Infant horizontal corneal diameter less than 10 mm; adult horizontal corneal diameter less than 11 mm (Fig. 3-1)
Shallow anterior chamber, angle-closure or open-angle glaucoma, corneal flattening, and hyperopia
May have associated nanophthalmos (Table 3-1)
Other ocular dimensions are normal.
Treatment
Manage refractive error and search for other ocular and systemic anomalies.
Prognosis
Varies depending on associated ocular and systemic abnormalities
Figure 3-1. Microcornea. This cornea measured 8.5 to 9.0 mm in diameter. Otherwise the eye was essentially normal.
MEGALOCORNEA
Megalocornea is an uncommon congenital, bilateral condition that is usually inherited in an X-linked recessive manner and is therefore found mostly in males.
Signs
Clear cornea with a horizontal diameter of greater than 12 mm in the neonate and 13 mm in adults (Fig. 3-2)
Very deep anterior chamber
Normal intraocular pressure
Corneal steepening, high myopia, and astigmatism, but good visual acuity
Lens subluxation may occur as a result of zonular stretching.
May develop glaucoma secondary to angle abnormalities
Treatment
Manage refractive error and search for other ocular and systemic anomalies, especially glaucoma and lens abnormalities.
Prognosis
Generally good, but depends on associated ocular and systemic abnormalities (Table 3-2)
Figure 3-2. Megalocornea. This cornea measured 14 mm in diameter. The cornea is clear except for some calcific degeneration nasally and temporally.
NANOPHTHALMOS
Nanophthalmos is an uncommon, congenital, bilateral condition in which the globe has reduced volume but is otherwise grossly normal.
Signs
Very high hyperopia (e.g., +12D to +15D)
Adult corneal diameter is reduced, but the lens has a normal volume.
Short axial length (e.g., 16–18 mm)
Shallow anterior chamber
Thick sclera
Fundus may show a crowded disc, vascular tortuosity, and macular hypoplasia
Associated Problems
Angle-closure glaucoma
Uveal effusion
Retinal detachment
Poorly tolerated intraocular surgery
MICROPHTHALMOS
Microphthalmos is an uncommon unilateral or bilateral condition in which the axial length of the eye is reduced and the eye is malformed (Fig. 3-3). The effects on vision depend on its severity and the presence of associated anomalies. There are two types of microphthalmos: noncolobomatous and colobomatous (Table 3-3).
CHARGE syndrome (coloboma, heart anomaly, choanal atresia, retardation, and genital or ear anomalies)
BUPHTHALMOS
Buphthalmos is an uncommon, usually bilateral condition in which the globe is enlarged as a result of stretching of the cornea and sclera because of increased intraocular pressure before birth or during the first 3 years of life.
Signs
Large cornea with variable scarring; may develop corneal edema later in life
Horizontal or curvilinear ruptures in Descemet’s membrane (Haab’s striae) (Fig. 3-4)
Very deep anterior chamber
Angle anomalies
Myopia
Optic disc cupping
Associations of Infantile Glaucoma
Ocular
Aniridia
Anterior segment dysgeneses
Congenital ectropion uveae
Systemic
Down’s syndrome
Lowe’s syndrome
Mucopolysaccharidoses
Neurofibromatosis type 1
Nevus of Ota
Patau’s syndrome (trisomy 13)
Pierre Robin’s syndrome
Rieger’s syndrome
Sturge-Weber syndrome
Treatment
Management of glaucoma by a glaucoma specialist
Prognosis
Guarded, depending on amount of optic nerve damage prior to diagnosis, efficacy of treatment, and associated ocular and systemic disorders. Haab’s striae of the cornea do not prevent good vision.
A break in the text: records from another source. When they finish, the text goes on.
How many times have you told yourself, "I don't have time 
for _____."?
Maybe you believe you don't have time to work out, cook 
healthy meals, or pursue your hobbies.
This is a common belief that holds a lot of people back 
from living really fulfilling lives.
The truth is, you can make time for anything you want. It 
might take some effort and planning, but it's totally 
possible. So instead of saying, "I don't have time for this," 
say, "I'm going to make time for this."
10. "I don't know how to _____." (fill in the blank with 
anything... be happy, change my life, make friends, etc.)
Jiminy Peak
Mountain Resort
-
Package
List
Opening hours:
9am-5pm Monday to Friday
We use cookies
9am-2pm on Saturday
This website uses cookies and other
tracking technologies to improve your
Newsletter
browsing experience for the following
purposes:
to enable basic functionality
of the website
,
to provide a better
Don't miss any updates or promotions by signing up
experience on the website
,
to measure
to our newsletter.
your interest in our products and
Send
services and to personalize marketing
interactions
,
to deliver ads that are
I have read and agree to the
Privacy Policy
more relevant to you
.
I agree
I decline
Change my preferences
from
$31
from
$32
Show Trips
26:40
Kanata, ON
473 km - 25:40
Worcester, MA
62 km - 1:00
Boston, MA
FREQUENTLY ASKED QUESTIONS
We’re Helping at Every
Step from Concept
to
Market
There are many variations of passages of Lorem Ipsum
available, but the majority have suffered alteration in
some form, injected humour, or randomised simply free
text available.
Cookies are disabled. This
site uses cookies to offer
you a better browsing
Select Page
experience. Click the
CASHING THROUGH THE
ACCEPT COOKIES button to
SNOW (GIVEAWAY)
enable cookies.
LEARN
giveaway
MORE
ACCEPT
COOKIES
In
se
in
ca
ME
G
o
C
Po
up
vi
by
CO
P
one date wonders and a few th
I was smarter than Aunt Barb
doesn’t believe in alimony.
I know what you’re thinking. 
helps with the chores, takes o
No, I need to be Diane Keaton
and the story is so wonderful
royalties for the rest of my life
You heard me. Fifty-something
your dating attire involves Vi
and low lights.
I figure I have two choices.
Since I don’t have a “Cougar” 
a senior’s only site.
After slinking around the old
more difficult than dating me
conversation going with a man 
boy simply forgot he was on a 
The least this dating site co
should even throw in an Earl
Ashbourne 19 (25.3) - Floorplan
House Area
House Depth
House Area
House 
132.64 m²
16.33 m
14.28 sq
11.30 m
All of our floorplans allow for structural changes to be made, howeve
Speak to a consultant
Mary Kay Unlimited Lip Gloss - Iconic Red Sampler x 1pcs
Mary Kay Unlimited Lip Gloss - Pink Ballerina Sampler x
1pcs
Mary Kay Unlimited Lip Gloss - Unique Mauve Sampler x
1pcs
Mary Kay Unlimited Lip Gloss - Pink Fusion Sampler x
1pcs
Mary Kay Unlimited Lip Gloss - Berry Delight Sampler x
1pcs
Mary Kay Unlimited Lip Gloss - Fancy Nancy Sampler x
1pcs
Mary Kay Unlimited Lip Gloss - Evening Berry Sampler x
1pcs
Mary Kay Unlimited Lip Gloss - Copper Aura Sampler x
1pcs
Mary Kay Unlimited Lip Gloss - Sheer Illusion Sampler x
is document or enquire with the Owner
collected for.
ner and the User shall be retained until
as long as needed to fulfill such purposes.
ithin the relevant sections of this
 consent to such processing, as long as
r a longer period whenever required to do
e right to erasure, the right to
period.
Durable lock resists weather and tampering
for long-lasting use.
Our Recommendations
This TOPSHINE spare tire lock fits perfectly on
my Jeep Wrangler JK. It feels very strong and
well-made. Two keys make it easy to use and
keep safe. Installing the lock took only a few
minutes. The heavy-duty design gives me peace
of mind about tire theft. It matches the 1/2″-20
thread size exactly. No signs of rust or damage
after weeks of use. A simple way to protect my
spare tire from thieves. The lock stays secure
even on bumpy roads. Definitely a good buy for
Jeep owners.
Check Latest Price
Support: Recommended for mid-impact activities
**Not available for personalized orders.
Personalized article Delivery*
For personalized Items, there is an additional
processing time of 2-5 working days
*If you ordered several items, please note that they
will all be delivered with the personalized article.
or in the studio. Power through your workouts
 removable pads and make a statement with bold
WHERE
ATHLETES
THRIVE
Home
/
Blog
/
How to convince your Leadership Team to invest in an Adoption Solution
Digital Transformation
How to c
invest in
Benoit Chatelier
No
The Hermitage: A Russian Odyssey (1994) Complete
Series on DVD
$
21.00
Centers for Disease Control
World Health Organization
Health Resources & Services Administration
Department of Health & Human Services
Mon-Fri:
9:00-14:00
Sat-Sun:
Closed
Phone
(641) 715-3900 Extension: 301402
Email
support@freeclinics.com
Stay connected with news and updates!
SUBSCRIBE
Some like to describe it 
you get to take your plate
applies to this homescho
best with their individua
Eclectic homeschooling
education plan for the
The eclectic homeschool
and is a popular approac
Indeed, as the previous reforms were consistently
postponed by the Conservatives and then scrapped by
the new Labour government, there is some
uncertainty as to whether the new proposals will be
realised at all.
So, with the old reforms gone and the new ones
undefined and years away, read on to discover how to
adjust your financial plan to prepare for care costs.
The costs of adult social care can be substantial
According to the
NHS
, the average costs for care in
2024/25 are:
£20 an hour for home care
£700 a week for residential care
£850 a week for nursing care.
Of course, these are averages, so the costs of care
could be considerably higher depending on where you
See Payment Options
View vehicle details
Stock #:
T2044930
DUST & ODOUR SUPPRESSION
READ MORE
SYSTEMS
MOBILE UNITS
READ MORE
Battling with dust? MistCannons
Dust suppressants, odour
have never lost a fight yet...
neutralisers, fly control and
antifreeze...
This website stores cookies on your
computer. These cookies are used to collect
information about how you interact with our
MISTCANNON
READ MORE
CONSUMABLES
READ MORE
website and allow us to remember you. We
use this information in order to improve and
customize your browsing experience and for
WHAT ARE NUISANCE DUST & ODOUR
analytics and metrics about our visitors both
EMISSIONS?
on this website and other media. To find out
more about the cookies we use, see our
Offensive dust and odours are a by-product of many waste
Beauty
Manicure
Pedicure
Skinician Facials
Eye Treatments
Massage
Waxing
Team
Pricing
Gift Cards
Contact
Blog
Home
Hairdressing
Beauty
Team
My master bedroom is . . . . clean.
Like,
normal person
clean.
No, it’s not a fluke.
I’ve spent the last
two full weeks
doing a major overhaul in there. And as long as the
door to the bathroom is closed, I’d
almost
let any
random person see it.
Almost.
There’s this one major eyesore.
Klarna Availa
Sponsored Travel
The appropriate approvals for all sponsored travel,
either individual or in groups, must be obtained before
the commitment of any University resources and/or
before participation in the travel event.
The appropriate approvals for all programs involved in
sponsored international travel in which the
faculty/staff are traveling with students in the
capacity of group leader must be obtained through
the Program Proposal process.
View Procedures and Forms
Figure 3-4. Haab’s striae. A. These breaks in Descemet’s membrane occurred secondary to congenital glaucoma. Note the multiple parallel swirling lines, which are rolled-up edges of Descemet’s membrane. B. Multiple parallel swirling lines are evident in this eye with congenital glaucoma.
CONGENITAL ANTERIOR STAPHYLOMA/KERATECTASIA
Congenital anterior staphyloma and keratectasia are extremely rare, congenital, usually unilateral conditions resulting in severe corneal protrusion and occasionally perforation (Fig. 3-5).
Etiology
It is probably due to intrauterine keratitis.
Signs
Severe corneal opacification and protrusion of corneal tissue beyond the plane of the eyelids.
Endothelium, Descemet’s, and posterior corneal tissue are absent.
It may be lined by uveal tissue posteriorly.
Treatment
A penetrating keratoplasty or anterior segment transplant can be attempted in bilateral cases, but the success rate is extremely poor. Most eyes will undergo an enucleation.